WHAT YOU ARE ASKED TO DO — Pull each line with the string "lines" from the entries.

THE DATA —
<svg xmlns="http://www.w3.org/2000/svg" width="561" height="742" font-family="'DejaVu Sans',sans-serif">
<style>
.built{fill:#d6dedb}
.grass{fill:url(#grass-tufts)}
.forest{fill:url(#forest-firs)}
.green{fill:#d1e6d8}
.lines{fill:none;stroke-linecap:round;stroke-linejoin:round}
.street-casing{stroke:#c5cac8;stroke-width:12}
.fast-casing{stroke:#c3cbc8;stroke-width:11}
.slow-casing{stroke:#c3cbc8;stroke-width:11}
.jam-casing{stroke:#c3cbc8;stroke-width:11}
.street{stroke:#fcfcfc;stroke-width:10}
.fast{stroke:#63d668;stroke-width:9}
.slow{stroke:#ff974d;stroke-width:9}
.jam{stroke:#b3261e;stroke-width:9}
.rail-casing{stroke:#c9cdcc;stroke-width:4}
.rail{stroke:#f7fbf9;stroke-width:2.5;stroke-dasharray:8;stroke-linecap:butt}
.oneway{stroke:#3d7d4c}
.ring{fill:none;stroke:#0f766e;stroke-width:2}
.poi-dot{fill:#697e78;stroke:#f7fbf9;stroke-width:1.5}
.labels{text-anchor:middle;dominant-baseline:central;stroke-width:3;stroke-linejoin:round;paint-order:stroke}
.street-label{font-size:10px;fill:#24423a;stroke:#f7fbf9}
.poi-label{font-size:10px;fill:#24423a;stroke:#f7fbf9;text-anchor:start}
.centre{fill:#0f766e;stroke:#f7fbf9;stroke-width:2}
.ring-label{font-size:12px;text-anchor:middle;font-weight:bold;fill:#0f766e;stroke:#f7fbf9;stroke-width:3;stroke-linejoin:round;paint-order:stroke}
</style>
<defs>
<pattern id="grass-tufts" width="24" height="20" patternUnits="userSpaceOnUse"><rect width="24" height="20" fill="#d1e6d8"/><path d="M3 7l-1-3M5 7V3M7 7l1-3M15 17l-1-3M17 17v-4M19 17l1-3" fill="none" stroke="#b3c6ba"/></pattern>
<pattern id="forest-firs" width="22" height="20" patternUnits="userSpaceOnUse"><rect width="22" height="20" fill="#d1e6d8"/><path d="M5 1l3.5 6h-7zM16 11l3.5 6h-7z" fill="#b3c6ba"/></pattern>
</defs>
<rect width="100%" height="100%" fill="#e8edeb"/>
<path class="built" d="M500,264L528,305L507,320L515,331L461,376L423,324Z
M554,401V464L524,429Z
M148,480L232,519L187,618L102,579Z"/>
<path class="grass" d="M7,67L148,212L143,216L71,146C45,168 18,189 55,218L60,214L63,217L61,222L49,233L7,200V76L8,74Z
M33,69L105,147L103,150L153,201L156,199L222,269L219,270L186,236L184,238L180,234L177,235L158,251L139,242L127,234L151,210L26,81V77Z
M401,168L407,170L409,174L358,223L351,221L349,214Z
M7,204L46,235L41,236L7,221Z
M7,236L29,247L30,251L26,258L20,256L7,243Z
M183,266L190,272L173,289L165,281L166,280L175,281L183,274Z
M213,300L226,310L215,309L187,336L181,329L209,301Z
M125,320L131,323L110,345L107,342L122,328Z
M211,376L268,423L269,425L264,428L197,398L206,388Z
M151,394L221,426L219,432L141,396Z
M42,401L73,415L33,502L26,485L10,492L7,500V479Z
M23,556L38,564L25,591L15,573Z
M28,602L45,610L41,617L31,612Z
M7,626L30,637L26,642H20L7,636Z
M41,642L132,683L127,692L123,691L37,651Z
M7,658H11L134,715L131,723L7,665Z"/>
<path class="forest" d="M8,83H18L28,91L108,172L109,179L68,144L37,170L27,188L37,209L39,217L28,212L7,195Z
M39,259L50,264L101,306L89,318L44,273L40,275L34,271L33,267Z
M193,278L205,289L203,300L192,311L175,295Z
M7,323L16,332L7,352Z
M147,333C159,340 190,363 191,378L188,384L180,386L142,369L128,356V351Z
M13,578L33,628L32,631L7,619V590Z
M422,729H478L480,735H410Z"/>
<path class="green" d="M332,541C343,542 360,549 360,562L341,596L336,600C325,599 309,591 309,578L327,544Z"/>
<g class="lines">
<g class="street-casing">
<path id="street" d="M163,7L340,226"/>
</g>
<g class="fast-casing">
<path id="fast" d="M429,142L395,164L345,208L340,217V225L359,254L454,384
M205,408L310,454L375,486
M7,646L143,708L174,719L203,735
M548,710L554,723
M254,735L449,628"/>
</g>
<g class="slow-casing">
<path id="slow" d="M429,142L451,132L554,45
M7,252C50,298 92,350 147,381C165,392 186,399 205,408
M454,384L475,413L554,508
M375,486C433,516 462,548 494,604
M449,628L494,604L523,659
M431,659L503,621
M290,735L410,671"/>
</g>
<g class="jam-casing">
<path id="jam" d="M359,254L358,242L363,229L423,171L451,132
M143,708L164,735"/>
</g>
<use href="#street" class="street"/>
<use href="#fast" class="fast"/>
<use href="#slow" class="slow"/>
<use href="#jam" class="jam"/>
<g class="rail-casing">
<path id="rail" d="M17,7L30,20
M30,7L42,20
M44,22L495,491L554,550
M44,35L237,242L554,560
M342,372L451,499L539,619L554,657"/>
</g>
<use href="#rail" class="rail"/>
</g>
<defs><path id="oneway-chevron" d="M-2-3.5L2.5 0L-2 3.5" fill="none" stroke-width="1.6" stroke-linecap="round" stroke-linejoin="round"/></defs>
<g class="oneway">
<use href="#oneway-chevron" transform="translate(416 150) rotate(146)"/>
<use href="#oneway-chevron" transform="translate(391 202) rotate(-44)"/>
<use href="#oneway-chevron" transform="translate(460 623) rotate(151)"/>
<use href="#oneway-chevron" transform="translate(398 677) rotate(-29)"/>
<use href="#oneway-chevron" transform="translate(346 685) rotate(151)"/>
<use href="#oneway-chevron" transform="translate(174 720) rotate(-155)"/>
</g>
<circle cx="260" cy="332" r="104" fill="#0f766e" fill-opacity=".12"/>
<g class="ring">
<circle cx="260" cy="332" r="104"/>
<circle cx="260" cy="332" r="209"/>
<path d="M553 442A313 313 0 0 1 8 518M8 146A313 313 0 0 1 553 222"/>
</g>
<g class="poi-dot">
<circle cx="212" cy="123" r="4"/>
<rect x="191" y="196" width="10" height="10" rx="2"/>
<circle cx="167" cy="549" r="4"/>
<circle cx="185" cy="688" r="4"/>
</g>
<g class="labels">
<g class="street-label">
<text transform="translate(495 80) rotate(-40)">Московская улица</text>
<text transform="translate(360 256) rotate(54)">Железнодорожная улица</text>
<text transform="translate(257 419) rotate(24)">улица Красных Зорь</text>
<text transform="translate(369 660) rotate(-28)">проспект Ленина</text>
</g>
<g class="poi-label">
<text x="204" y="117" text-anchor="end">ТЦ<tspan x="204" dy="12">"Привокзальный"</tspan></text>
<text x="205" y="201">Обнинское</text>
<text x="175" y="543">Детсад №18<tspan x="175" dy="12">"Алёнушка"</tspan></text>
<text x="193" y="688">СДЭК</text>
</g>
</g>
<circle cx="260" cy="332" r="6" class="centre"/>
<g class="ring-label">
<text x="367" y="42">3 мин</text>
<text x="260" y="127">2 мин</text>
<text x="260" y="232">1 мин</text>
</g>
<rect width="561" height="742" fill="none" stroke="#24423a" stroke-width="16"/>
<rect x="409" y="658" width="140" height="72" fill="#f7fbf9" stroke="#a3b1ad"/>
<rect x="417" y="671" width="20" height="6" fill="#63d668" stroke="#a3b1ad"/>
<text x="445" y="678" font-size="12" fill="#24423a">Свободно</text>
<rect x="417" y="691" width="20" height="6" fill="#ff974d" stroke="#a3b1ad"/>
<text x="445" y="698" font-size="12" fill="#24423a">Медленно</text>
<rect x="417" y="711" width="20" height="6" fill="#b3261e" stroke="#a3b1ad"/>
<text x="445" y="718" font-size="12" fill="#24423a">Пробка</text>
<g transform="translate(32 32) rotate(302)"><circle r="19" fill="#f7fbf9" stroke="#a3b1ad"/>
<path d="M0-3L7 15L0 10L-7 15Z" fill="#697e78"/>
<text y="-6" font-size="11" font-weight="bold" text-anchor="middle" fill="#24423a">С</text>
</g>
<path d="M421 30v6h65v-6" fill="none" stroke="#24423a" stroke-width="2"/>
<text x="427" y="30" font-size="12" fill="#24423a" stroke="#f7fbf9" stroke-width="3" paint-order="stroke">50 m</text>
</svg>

---

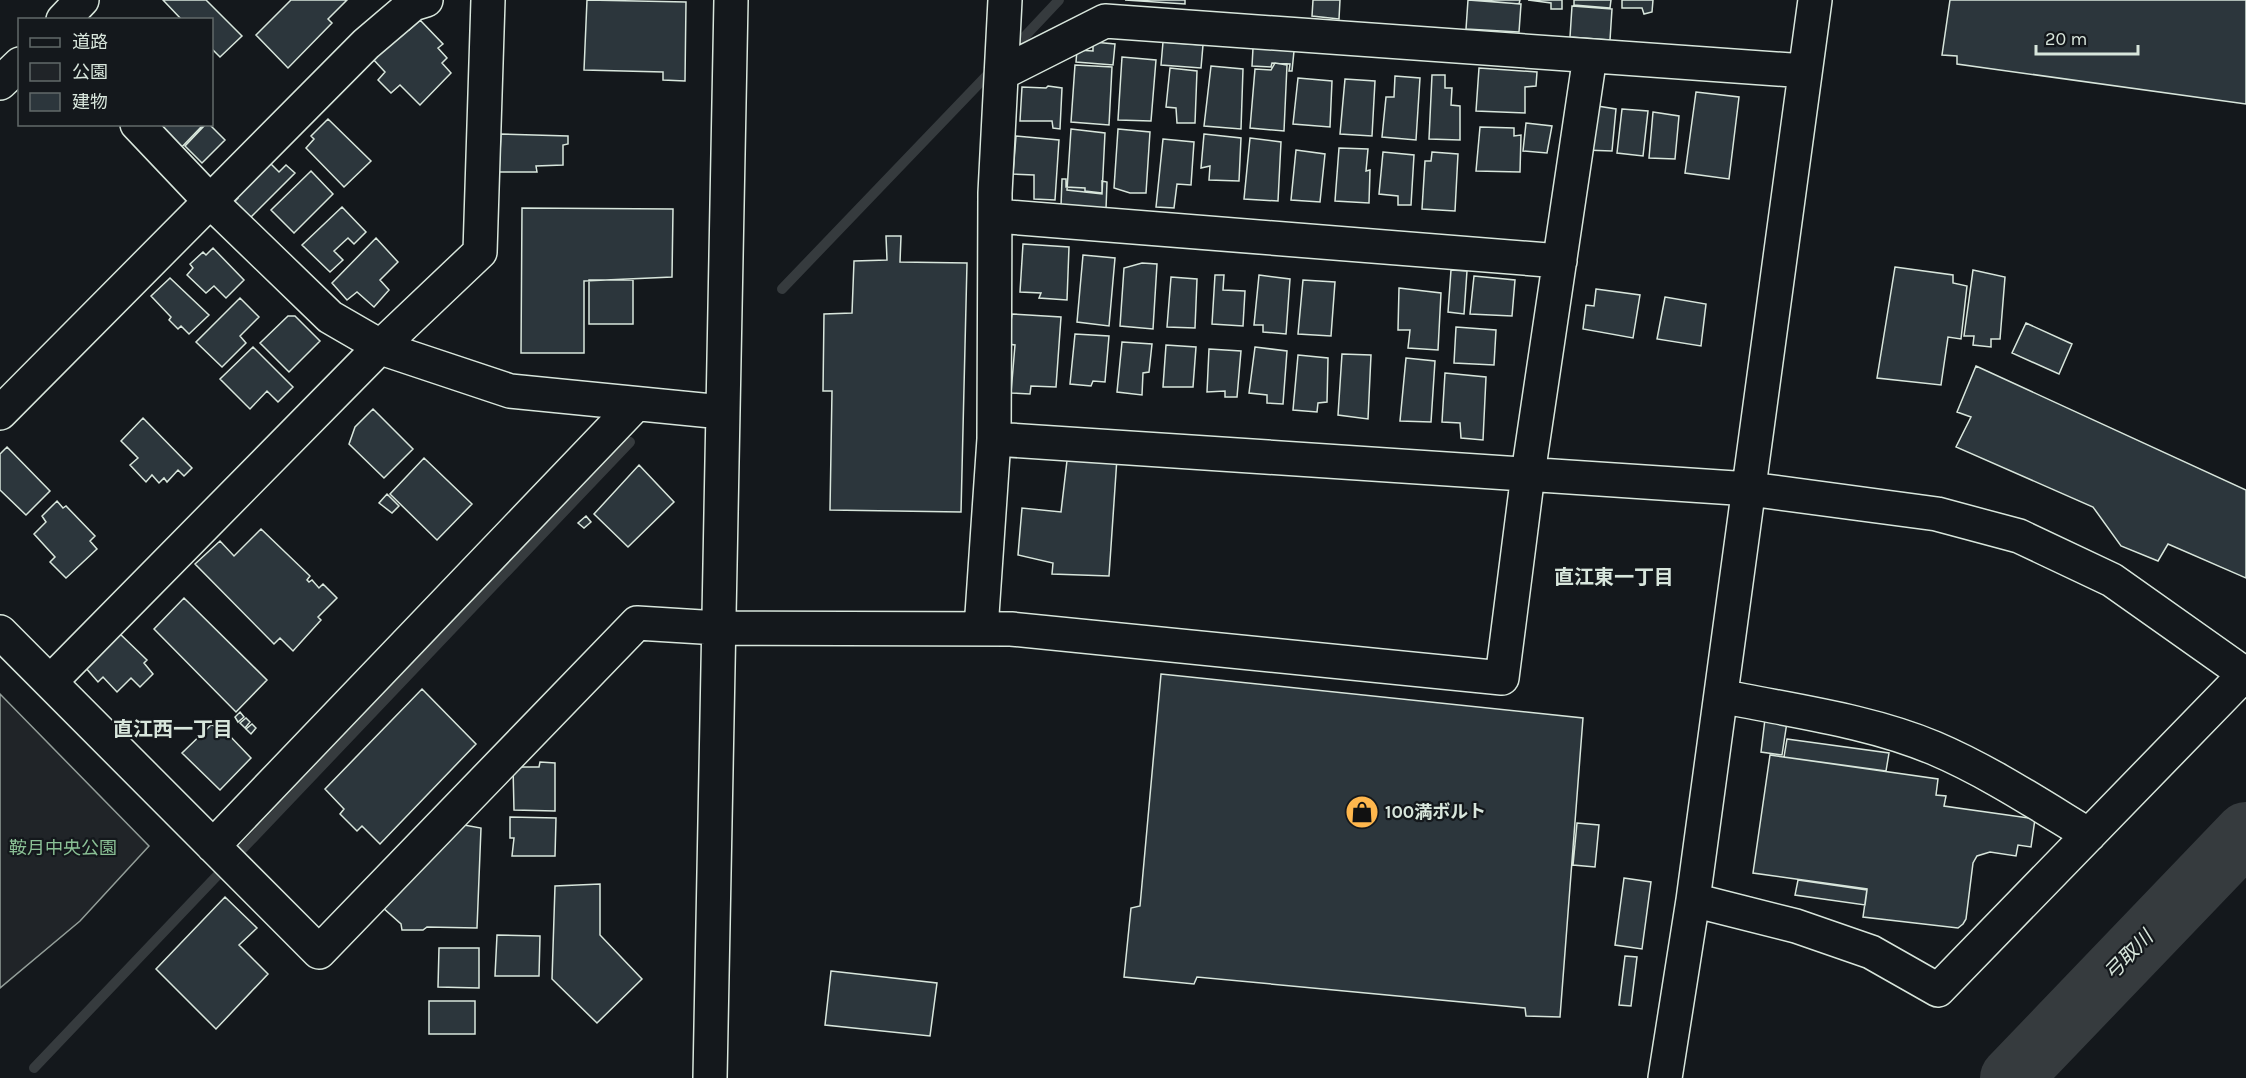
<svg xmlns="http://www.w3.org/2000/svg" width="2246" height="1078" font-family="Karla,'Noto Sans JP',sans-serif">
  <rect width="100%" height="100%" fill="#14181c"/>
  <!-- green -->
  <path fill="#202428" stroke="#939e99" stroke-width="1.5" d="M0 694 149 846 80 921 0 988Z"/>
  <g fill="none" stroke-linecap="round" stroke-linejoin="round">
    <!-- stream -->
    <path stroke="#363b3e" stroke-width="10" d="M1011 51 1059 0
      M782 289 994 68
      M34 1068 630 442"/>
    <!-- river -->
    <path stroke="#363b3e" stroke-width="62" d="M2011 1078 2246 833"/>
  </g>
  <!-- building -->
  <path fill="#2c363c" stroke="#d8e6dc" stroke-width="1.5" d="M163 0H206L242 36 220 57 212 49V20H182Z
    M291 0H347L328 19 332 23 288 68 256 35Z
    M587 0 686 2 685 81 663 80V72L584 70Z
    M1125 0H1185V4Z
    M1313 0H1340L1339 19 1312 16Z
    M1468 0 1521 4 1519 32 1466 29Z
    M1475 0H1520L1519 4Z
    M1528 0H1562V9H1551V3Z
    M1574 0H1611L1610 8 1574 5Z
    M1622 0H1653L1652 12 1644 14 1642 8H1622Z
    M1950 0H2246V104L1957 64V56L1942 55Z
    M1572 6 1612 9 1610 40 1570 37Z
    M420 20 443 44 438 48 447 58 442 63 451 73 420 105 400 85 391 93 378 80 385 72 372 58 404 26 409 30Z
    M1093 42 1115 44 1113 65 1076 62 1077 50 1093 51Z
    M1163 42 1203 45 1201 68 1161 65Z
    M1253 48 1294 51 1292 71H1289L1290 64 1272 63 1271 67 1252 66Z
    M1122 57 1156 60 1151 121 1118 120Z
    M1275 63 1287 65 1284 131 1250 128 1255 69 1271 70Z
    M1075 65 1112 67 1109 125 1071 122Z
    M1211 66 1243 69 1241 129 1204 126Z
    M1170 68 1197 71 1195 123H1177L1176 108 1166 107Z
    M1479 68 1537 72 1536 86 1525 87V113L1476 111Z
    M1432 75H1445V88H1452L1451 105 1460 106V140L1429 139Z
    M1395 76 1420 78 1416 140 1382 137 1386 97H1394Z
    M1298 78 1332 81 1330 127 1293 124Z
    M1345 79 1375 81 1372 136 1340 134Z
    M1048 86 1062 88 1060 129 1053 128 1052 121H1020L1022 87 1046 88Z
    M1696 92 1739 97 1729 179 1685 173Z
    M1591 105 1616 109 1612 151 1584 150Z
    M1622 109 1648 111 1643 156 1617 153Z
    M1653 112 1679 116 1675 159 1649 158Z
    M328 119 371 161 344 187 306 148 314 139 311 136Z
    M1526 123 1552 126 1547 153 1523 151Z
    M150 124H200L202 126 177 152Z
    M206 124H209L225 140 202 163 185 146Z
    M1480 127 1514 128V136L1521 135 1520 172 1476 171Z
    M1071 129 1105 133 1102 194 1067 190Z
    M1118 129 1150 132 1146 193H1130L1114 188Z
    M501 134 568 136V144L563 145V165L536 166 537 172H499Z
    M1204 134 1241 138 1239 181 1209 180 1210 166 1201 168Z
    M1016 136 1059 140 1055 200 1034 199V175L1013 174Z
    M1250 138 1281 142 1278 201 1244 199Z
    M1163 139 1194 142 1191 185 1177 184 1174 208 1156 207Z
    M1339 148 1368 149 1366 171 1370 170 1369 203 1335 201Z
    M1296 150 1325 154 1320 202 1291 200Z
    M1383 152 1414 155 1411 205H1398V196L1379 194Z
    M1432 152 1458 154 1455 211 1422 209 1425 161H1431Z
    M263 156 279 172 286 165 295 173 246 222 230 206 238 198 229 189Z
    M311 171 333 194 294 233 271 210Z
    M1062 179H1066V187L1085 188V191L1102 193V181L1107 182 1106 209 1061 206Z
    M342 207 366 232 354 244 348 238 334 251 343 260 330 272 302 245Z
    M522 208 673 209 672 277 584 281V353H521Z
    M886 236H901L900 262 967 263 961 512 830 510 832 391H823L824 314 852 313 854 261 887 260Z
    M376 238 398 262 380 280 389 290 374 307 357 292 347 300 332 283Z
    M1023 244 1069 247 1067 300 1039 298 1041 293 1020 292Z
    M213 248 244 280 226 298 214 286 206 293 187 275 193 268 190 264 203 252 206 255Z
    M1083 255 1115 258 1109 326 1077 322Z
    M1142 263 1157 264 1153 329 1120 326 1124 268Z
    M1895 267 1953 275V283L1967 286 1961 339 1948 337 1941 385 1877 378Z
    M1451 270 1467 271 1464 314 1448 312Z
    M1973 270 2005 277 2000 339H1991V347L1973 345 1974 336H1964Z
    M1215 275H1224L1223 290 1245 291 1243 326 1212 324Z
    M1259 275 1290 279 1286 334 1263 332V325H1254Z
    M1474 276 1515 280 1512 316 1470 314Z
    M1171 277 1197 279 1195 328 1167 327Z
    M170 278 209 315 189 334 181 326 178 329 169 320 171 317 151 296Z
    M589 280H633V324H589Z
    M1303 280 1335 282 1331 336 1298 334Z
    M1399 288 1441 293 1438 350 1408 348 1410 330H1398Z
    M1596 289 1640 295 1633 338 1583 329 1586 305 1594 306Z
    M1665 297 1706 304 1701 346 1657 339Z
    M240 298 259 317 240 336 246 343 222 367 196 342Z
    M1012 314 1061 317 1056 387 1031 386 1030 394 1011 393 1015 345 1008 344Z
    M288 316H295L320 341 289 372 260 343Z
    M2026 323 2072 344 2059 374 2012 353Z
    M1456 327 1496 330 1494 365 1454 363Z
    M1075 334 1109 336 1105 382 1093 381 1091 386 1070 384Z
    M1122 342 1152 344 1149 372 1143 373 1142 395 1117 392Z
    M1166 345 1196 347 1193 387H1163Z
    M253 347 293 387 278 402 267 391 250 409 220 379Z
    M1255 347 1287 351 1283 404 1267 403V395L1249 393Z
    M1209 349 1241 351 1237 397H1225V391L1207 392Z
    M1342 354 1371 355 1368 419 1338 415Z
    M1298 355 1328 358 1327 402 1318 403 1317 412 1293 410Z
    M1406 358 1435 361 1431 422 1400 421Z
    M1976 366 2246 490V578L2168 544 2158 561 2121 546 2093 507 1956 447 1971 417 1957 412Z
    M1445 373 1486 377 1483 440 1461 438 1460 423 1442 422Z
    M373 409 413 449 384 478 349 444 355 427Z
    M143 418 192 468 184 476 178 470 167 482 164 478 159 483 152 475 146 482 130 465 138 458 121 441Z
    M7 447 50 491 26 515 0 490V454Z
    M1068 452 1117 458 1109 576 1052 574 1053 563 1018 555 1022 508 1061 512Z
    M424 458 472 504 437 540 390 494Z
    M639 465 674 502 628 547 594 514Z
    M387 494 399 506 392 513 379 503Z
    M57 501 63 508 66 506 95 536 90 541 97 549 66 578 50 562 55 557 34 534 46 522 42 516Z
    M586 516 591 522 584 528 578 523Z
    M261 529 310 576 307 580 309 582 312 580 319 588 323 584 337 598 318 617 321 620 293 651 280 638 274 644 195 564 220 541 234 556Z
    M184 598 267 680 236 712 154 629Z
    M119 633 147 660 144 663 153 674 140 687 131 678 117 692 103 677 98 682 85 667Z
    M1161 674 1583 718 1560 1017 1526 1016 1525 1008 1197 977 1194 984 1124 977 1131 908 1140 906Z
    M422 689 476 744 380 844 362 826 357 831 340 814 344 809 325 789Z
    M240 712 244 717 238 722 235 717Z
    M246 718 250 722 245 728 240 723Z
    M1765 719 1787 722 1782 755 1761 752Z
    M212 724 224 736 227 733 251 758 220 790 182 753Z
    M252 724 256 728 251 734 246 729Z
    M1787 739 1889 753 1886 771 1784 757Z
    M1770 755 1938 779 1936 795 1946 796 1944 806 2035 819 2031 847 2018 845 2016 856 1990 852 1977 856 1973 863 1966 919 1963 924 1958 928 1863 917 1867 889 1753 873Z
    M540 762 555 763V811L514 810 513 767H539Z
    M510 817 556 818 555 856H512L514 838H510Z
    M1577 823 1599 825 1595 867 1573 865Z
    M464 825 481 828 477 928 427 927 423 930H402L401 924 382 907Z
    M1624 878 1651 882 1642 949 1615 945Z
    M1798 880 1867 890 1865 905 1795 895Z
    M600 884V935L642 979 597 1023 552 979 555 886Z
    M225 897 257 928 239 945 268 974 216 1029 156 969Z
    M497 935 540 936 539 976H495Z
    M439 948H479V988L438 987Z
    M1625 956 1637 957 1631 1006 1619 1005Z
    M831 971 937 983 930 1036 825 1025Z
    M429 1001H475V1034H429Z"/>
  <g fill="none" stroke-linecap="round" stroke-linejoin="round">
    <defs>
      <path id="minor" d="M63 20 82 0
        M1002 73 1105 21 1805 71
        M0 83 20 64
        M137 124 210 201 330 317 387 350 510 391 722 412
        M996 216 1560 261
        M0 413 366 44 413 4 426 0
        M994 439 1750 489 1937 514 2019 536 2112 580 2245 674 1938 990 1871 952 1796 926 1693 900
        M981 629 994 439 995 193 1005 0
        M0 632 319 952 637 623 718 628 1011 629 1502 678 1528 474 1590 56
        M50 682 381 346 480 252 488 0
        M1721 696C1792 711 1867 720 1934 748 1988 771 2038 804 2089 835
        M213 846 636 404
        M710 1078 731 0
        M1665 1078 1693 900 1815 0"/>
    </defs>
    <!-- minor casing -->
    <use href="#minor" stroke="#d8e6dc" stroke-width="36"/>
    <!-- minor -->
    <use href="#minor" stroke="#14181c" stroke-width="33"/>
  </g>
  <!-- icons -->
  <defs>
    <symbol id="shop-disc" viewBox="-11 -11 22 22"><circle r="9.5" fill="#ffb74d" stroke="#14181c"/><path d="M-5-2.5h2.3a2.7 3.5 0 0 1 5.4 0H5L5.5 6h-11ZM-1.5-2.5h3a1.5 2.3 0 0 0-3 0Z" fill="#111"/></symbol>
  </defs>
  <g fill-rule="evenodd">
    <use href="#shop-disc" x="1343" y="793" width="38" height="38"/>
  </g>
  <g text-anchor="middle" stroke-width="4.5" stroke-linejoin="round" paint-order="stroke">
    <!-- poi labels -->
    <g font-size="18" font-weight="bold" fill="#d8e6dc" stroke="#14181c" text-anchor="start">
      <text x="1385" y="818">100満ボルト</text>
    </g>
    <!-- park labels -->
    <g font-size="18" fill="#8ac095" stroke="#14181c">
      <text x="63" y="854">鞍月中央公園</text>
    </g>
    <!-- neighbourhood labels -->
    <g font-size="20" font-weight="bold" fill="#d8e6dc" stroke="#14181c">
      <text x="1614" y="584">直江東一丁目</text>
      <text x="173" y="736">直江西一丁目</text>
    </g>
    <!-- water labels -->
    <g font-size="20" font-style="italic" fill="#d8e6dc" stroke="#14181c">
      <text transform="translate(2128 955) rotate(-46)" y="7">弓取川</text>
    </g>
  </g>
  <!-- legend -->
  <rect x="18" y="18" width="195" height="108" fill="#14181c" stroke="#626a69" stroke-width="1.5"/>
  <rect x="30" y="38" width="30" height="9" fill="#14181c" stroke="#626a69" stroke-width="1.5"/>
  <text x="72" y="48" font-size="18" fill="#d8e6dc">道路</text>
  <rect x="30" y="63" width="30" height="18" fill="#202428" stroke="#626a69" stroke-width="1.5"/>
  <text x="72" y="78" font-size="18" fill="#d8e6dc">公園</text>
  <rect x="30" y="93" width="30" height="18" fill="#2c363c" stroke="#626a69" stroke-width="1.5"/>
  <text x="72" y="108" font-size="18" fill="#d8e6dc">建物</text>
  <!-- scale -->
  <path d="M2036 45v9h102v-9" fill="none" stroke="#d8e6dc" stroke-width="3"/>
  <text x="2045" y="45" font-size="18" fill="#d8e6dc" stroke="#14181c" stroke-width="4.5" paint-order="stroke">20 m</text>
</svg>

EXERCISE ANSWER —
.lines{fill:none;stroke-linecap:round;stroke-linejoin:round}
<g class="lines">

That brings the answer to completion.